Automated Git Deployment

The final stage integrates directly with GitHub. The workflow fetches the current TypeScript blog data file, parses and inserts the new post object at the beginning of the array, commits with dynamic metadata and timestamps, and preserves TypeScript structure and formatting throughout.

Generated output format:

{ id: "ai-llm-developments-2026-02-07", title: "...", excerpt: "...", content: `...`, publishedAt: "2026-02-07", readTime: 6, category: "tech-review", tags: ["AI", "LLM"], sources: [...] }

Key Learnings

Prompt Engineering is Critical

The quality of generated content directly correlates with prompt specificity. Including exact output format requirements, category taxonomy validation, audience personas, and quality criteria resulted in 3× better first-draft quality.

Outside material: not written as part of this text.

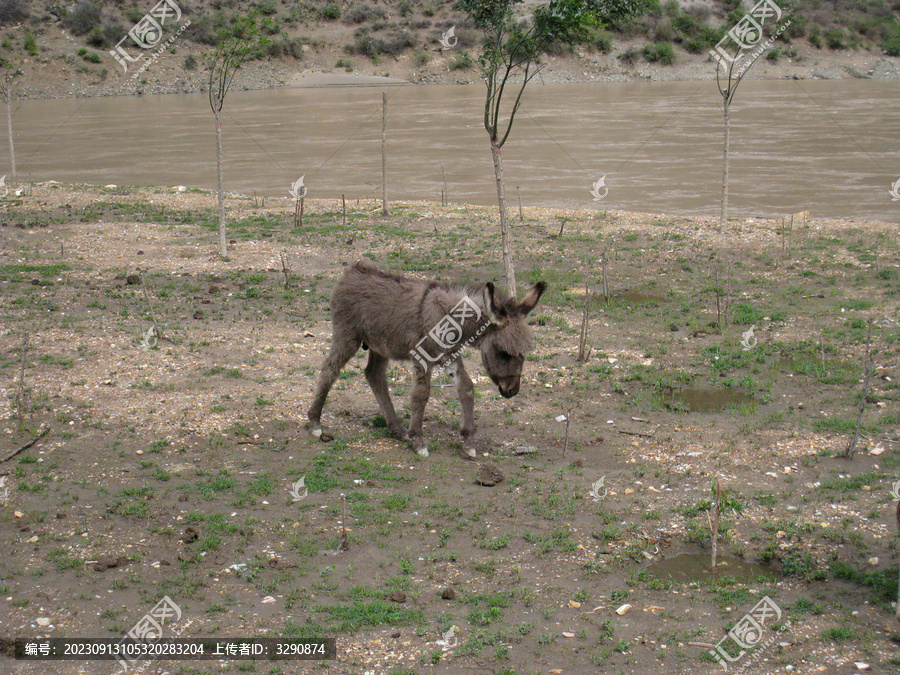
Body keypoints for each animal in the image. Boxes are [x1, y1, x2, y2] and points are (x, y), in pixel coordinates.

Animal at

Multi-Stage AI Works Better Than Single-Shot

Splitting the workflow into Filter → Synthesize → Generate stages produced significantly better results than asking Claude to do everything at once.

Structured Data Output is Essential

Enforcing JSON responses with strict schemas eliminated parsing errors and enabled reliable downstream processing.

Voice Preservation Requires Context

Providing tone specifications, audience descriptions, and example structures helped Claude maintain consistent voice across generated posts.